Reputation: 1250
I have a dataframe with datetimeindex. I only need those rows whose index belong to days specified in a list e.g. [1,2] for Monday and Tuesday. Can this be possible in pandas in a single line of code.
Upvotes: 2
Views: 2472
Reputation: 13705
You could try this:
In [3]: import pandas as pd
In [4]: import numpy as np
In [5]: index = pd.date_range('11/23/2015', end = '11/30/2015', freq='d')
In [6]: df = pd.DataFrame(np.random.randn(len(index),2),columns=list('AB'),index=index)
In [7]: df
Out[7]:
A B
2015-11-23 -0.673626 -1.009921
2015-11-24 -1.288852 -0.338795
2015-11-25 -1.414042 -0.767050
2015-11-26 0.018223 -0.726230
2015-11-27 -1.288709 -1.144437
2015-11-28 0.121093 1.396825
2015-11-29 -0.791611 -1.014375
2015-11-30 1.223220 -1.223499
In [8]: df[np.in1d(df.index.dayofweek, [1, 2])]
Out[8]:
A B
2015-11-24 0.116678 -0.715655
2015-11-25 -1.494921 0.218176
1 is actually Tuesday here. But that should be fairly easy to account for if needed.
The previous answer was posted while writing this, as a comparison:
In [15]: %timeit df.loc[df.index.to_series().dt.dayofweek.isin([0,1]).values]
100 loops, best of 3: 2.01 ms per loop
In [16]: %timeit df[np.in1d(df.index.dayofweek, [0, 1])]

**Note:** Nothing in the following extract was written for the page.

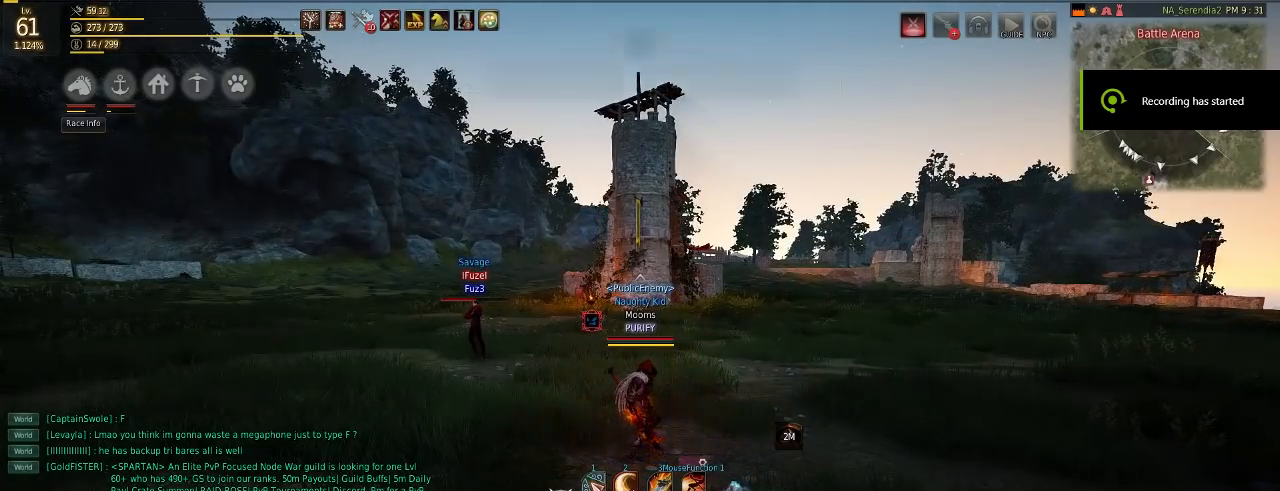
{"keys": [], "mouse": [], "events": []}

1000 loops, best of 3: 393 µs per loop
Note this comparison was done on the test DF I created and I don't know how it necessarily extends to larger dataframes, though performance should be consistent.
Upvotes: 3
Reputation: 393883
IIUC then the following should work:
df[df.index.to_series().dt.dayofweek.isin([0,1])]
Example:
In [9]:
df = pd.DataFrame(index=pd.date_range(start=dt.datetime(2015,1,1), end = dt.datetime(2015,2,1)))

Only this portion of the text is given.